Why is my solution failing. I am only getting partially correct.

I think you logic is wrong

Let we have 4 cards 6,5,5,5

Here maximum card=6

MX=1

So according to you ans=2^n=2^4=16

But its wrong if 5,5 belong to one player and 6, 5 belong to other player the match will be draw and hence here ans=10

The problem is in these lines -

ll no = ((power(2, n - count) * calculate(count) % M + M)) % M;

cout << (power(2, n) - no) % M << endl;

The value of no can be greater than power(2, n) which will result in a negative value in the answer. As, I have mentioned in the video, you need to add M to make the final value positive.

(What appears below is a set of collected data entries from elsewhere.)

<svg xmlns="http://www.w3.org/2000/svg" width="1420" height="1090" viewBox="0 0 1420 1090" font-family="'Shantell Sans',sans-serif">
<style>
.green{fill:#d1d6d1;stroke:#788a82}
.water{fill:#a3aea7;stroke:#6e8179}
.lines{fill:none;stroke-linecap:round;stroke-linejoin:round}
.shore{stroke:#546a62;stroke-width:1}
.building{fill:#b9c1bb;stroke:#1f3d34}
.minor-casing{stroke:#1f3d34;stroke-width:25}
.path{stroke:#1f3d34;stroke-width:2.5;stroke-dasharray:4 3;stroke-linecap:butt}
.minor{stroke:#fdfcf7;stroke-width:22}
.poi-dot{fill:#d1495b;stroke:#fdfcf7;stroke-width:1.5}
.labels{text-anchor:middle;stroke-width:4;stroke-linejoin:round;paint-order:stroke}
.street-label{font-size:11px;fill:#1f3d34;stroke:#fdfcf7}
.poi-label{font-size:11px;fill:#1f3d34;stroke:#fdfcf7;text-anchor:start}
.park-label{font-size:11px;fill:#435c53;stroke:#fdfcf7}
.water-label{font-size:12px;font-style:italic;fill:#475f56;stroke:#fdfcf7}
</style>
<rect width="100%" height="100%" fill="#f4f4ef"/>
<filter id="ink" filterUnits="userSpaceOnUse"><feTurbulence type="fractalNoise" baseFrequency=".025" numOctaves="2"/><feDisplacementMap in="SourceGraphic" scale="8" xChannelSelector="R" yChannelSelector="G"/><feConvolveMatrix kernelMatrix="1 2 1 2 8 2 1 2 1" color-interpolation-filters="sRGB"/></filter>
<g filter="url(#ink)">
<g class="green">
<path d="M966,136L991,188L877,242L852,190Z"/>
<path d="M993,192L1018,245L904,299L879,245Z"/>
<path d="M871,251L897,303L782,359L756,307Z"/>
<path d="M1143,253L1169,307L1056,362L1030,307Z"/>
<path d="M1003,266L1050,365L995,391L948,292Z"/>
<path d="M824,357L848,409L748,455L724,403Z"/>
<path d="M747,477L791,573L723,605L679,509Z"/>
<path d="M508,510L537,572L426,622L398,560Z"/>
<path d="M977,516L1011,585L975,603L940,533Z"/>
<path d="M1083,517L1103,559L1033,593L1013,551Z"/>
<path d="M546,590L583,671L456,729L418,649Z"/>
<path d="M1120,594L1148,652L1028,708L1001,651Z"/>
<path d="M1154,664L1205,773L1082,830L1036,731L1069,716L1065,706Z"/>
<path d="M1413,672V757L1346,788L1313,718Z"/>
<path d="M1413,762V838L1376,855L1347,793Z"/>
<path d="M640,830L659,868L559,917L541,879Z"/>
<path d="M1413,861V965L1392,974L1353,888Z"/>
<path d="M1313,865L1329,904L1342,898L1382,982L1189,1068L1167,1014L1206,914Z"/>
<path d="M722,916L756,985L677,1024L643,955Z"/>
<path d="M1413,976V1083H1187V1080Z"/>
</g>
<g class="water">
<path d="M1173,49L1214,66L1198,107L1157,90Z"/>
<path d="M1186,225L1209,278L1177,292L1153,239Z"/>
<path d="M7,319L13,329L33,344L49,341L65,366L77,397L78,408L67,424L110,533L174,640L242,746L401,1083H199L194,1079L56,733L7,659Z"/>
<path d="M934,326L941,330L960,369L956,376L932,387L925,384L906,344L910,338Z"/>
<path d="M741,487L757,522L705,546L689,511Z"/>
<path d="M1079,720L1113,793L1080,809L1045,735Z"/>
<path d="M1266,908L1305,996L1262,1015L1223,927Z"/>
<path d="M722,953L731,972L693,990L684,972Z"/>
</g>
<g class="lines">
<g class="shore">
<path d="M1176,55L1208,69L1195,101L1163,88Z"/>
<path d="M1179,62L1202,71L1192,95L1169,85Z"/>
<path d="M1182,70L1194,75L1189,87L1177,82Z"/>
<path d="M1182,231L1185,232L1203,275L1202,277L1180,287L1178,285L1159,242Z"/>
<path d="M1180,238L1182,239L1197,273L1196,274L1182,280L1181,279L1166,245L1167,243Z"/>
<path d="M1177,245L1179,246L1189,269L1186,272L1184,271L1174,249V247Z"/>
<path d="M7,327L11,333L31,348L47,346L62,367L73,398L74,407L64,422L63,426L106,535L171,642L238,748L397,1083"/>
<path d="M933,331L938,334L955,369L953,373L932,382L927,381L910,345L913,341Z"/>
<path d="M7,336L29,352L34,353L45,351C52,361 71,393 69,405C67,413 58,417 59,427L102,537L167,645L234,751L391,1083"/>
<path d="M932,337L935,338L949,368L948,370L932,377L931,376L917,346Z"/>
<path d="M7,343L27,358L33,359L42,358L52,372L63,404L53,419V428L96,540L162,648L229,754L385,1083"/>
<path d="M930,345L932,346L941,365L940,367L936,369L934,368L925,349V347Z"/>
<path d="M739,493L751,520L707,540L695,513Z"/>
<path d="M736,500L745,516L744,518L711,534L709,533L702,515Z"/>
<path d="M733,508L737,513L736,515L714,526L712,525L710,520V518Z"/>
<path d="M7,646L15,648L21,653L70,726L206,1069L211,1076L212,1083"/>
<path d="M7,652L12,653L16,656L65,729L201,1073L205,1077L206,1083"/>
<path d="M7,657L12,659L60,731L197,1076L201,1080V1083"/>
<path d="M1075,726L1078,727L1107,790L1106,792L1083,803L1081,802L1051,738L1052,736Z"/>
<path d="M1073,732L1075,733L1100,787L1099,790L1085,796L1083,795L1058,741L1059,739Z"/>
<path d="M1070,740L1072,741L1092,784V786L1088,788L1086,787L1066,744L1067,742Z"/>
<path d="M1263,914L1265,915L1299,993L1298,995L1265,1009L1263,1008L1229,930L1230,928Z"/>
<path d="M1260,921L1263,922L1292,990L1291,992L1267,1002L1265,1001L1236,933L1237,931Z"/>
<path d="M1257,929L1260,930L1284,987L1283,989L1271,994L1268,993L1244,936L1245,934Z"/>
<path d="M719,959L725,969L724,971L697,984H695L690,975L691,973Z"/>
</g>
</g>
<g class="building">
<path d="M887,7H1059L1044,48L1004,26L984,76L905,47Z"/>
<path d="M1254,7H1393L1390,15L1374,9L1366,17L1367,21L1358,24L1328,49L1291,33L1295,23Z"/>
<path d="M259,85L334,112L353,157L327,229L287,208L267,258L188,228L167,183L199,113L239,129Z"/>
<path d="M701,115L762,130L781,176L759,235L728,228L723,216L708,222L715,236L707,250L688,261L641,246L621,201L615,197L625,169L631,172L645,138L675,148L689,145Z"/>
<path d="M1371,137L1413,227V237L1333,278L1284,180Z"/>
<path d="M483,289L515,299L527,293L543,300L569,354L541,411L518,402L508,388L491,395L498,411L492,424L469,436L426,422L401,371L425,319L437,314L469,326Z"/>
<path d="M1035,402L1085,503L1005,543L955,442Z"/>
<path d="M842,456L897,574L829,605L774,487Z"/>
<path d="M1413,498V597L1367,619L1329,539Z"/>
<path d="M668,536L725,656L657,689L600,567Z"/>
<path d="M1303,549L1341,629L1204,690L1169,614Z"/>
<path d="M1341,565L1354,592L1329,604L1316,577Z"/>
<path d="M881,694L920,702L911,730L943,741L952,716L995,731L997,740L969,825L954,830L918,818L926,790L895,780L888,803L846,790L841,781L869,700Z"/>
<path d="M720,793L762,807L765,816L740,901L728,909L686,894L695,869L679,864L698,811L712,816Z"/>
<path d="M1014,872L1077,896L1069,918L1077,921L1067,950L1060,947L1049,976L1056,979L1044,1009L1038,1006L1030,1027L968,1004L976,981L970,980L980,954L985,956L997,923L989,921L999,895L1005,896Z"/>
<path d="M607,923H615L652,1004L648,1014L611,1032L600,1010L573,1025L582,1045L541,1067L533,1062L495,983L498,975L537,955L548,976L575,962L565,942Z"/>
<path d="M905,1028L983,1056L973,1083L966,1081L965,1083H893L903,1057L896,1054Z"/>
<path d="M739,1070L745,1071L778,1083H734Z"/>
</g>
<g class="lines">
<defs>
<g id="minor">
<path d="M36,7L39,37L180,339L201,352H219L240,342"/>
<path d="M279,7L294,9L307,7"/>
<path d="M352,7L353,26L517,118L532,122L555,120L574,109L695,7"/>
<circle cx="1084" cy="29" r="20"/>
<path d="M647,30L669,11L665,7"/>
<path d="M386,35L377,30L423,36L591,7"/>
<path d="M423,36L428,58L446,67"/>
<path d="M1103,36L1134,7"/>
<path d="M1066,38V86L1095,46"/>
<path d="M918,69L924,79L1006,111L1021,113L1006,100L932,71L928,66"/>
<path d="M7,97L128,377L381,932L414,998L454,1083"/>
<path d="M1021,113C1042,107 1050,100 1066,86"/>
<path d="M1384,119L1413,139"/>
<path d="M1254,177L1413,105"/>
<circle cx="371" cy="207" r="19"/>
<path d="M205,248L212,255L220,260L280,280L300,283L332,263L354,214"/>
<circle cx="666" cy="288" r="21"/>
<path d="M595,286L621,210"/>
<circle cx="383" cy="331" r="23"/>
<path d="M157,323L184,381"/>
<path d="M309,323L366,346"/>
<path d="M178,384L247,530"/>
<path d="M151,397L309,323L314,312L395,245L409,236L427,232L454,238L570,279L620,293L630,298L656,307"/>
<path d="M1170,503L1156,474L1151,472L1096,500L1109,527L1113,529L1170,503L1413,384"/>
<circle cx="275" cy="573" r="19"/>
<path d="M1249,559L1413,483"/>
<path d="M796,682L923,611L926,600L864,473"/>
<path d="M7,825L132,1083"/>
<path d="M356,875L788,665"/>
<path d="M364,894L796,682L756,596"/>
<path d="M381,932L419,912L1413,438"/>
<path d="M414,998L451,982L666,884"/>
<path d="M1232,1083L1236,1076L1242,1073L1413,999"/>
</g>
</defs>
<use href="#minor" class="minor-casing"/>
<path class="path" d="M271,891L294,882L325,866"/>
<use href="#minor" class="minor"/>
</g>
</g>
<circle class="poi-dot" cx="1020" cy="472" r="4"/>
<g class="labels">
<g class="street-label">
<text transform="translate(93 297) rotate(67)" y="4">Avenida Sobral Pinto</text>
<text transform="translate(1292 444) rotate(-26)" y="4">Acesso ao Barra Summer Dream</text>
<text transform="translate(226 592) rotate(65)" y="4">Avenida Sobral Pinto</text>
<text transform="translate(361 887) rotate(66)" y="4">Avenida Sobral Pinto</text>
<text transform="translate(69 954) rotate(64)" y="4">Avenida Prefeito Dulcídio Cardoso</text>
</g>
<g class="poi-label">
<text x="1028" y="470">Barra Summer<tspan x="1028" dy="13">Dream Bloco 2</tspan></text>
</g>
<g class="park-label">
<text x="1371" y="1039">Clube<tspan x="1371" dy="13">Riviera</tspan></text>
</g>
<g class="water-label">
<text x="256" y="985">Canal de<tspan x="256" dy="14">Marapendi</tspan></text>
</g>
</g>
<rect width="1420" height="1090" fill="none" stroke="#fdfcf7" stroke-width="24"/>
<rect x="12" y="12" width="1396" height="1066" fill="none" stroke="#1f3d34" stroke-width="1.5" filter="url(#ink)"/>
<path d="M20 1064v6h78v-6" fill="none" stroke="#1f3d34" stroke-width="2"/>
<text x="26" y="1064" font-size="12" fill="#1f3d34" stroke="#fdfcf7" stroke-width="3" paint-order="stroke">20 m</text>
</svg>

This is always done after subtracting during a MODULUS operation, to get a positive value.

So, the correct code would be -

ll no = ((power(2, n - count) * calculate(count) % M + M)) % M;

cout << (power(2, n) - no + M) % M << endl;

This is how the game progresses, if 5, 5 belongs to one player and 6, 5 belongs to the other player -

First player - 5 5

Second player - 6 5

Second player wins the round.

First player - 5

Second player - 5 6 4

The round is a draw, so both player keep their cards at the bottom of their piles.

First player - 5

Second player - 6 4 5

Second player wins the round.

First player -

Second player - 4 5 6 4

First player has no card left, so second player wins the came. The game will not end in a draw.